## Exercise material
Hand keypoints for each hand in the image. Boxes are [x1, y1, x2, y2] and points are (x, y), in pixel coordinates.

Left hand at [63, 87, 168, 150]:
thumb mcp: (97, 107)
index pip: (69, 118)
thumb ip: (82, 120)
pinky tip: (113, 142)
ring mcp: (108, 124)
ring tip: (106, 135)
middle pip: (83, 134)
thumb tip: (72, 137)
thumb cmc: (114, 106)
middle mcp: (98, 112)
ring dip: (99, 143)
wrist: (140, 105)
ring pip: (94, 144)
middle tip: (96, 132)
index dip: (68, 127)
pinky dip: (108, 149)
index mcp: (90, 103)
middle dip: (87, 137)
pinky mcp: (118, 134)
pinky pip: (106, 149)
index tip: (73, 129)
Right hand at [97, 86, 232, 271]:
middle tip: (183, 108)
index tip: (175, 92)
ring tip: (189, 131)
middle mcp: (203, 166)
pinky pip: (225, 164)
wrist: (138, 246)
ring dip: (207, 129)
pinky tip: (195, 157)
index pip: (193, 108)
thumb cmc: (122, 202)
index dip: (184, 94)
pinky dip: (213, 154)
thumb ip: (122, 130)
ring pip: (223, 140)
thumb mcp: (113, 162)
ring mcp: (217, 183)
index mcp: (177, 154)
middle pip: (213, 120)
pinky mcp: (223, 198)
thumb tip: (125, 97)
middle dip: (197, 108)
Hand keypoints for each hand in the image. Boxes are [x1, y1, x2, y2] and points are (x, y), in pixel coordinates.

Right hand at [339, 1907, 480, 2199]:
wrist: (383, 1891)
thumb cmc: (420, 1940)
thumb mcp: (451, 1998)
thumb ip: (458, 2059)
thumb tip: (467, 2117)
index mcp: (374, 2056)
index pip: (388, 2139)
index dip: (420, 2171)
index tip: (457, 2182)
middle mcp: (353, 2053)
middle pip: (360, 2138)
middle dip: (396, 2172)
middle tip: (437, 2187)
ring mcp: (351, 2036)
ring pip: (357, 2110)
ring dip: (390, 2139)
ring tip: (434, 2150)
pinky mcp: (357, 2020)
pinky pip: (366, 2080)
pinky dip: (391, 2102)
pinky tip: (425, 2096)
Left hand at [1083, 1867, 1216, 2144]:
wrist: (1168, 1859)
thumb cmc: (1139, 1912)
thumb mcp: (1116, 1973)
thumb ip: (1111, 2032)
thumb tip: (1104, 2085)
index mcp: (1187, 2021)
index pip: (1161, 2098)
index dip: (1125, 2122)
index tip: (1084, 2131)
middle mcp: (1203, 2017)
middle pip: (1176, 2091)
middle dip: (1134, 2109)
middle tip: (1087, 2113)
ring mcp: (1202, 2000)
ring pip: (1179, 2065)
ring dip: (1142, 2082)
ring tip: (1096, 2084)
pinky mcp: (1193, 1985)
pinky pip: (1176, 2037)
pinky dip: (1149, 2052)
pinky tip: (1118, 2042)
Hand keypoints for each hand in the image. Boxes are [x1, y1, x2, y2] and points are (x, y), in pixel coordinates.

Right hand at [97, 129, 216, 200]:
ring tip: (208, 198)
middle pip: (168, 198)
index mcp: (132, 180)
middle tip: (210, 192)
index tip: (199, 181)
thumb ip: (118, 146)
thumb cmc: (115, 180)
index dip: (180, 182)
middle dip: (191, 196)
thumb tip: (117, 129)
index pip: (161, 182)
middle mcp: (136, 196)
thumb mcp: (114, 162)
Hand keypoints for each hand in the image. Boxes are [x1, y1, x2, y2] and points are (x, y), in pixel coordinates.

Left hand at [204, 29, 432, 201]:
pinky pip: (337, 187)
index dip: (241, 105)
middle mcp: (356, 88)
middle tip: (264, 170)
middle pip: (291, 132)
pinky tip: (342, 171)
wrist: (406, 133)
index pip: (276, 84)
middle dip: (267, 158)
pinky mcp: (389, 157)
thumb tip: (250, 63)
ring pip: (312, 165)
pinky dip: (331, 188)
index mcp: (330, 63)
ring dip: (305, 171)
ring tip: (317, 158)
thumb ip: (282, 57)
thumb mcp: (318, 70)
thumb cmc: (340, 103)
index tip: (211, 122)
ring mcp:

## Exercise description
In the records, which lines use the word "hand"? Report them.

## Response
Hand keypoints for each hand in the image. Boxes are [x1, y1, x2, y2] and points are (x, y), in pixel coordinates.
Left hand at [63, 87, 168, 150]:
Right hand at [97, 86, 232, 271]:
Hand keypoints for each hand in the image. Boxes are [x1, y1, x2, y2] and points are (x, y), in pixel coordinates.
Right hand at [339, 1907, 480, 2199]:
Left hand at [1083, 1867, 1216, 2144]:
Hand keypoints for each hand in the image. Boxes are [x1, y1, x2, y2] and points are (x, y), in pixel coordinates.
Right hand at [97, 129, 216, 200]:
Hand keypoints for each hand in the image. Boxes are [x1, y1, x2, y2] and points are (x, y), in pixel coordinates.
Left hand at [204, 29, 432, 201]:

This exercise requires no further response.